Home Virginia Politics Moran to Cooch: Stop Intimidating and Harassing Scientists

Moran to Cooch: Stop Intimidating and Harassing Scientists


The following letter is from Rep. Jim Moran (D-8th) to Attorney General Ken Kook-inelli. Bolding is added by me for emphasis.

Kenneth T. Cuccinelli, II

Attorney General

Commonwealth of Virginia

900 East Main Street

Richmond, Virginia  23219

Dear Mr. Cuccinelli:

I am troubled by your order to the University of Virginia to provide you with documents related to Professor Michael Mann, an Earth scientist involved in climate change research. Based on the editorial in the Washington Post on May 7, 2010, I am not alone in my concerns over your inappropriate use of government resources to intimidate and harass scientists whose findings conflict with your view of the world.

Clearly, we fundamentally disagree on the issue of climate change and the merits of legislation and regulatory policy to reduce the emissions of CO2 and other greenhouse gases.  But our Constitution and our democratic process afford us multiple opportunities to influence federal policy and our response to climate change.  You have already availed yourself of the courts to overturn EPA’s endangerment finding and also have petitioned EPA to reconsider its findings. These are legitimate means by which to address your disagreement with the Obama administration’s response to the threat of climate change.

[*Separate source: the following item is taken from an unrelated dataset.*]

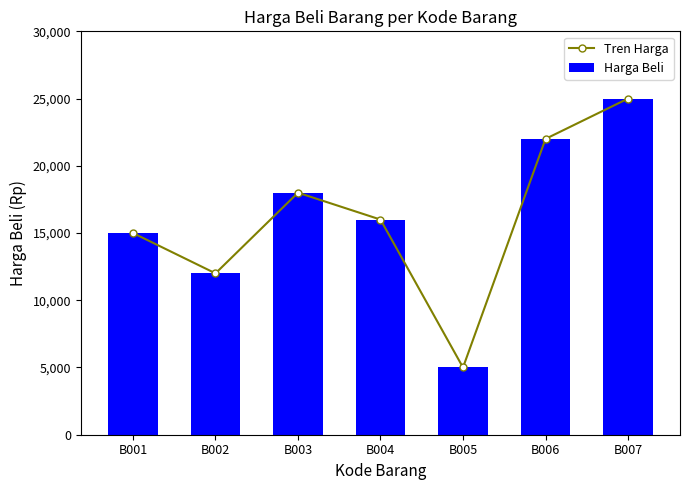

What is the difference between the Harga Beli values at B001 and B002?

3000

It is entirely inappropriate, however, to harass and intimidate scientists whose research supports EPA’s finding and the Obama administration’s policy response.  I find it incredible that you issued a civil investigative demand to the University of Virginia, seeking all documents and emails related to Professor Mann’s research based on your claim that fraud was perpetrated with state taxpayer dollars.  Your order singles out five grants – four of which were awarded by federal government agencies – that Professor Mann received while at the University of Virginia between 1999 and 2005.  If by fraud, you are alleging some deception on the part of Professor Mann in obtaining or using the funds, the scientific community through its peer review process and federal and state research grant oversight procedures would have uncovered it.  

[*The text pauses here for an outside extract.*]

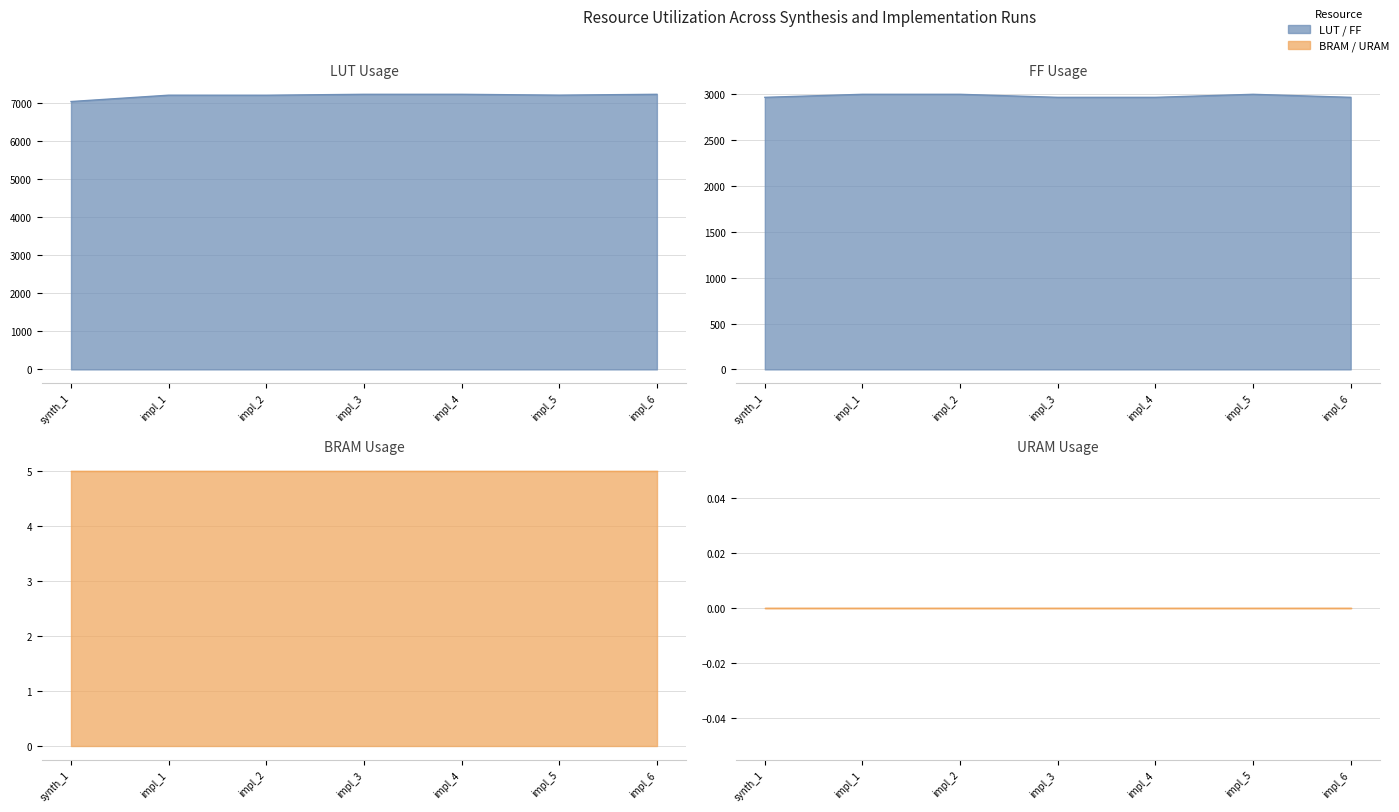

Read the LUT value at impl_4, to the nearest 5.

7220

Contrary to your accusations, Professor Mann has satisfied reporting rules by federal agencies and the scientific community has carefully reviewed Professor Mann’s work and supports his findings.  Congress even intervened, directing the National Research Council to convene a panel of scientists to review Professor Mann’s work.  While the panel found some statistical failings, they also concluded that the failings had little to no effect on the results.  Specifically the panel found that:   “The basic conclusion of Mann et al. (1998, 1999) was that the late 20th century warmth in the Northern Hemisphere was unprecedented during at least the last 1,000 years. This conclusion has subsequently been supported by an array of evidence that includes both additional large-scale surface temperature reconstructions and pronounced changes in a variety of local proxy indicators, such as melting on ice caps and the retreat of glaciers around the world, which in many cases appear to be unprecedented during at least the last 2,000 years.”

One can only conclude that your investigation is motivated by the desire to silence those with whom you disagree under the threat of having their grants, or lives, scrutinized under the guise of government auditing.  Such action is reminiscent of the Catholic Church’s initial response when Galileo Galilei defended his views that the sun was the center of the universe in his famous work, Dialogue Concerning the Two Chief World Systems.  It was not until October 31, 1992 when Pope John Paul II expressed regret for how the Galileo affair was handled that the Catholic Church brought the controversy toward some closure.

Unfortunately, climate change does not afford us the luxury of time to amend our policies decades from now.  And, your cynical employment of the Commonwealth’s constitutional office to attempt to discredit these findings sets a dangerous precedent that will have a chilling effect on future academic freedom and scientific inquiry.  History will neither reflect kindly on those who reject science in the pursuit of short-term economic and political gain, nor will it look kindly on your attempt to tarnish the good name of Professor Michael Mann.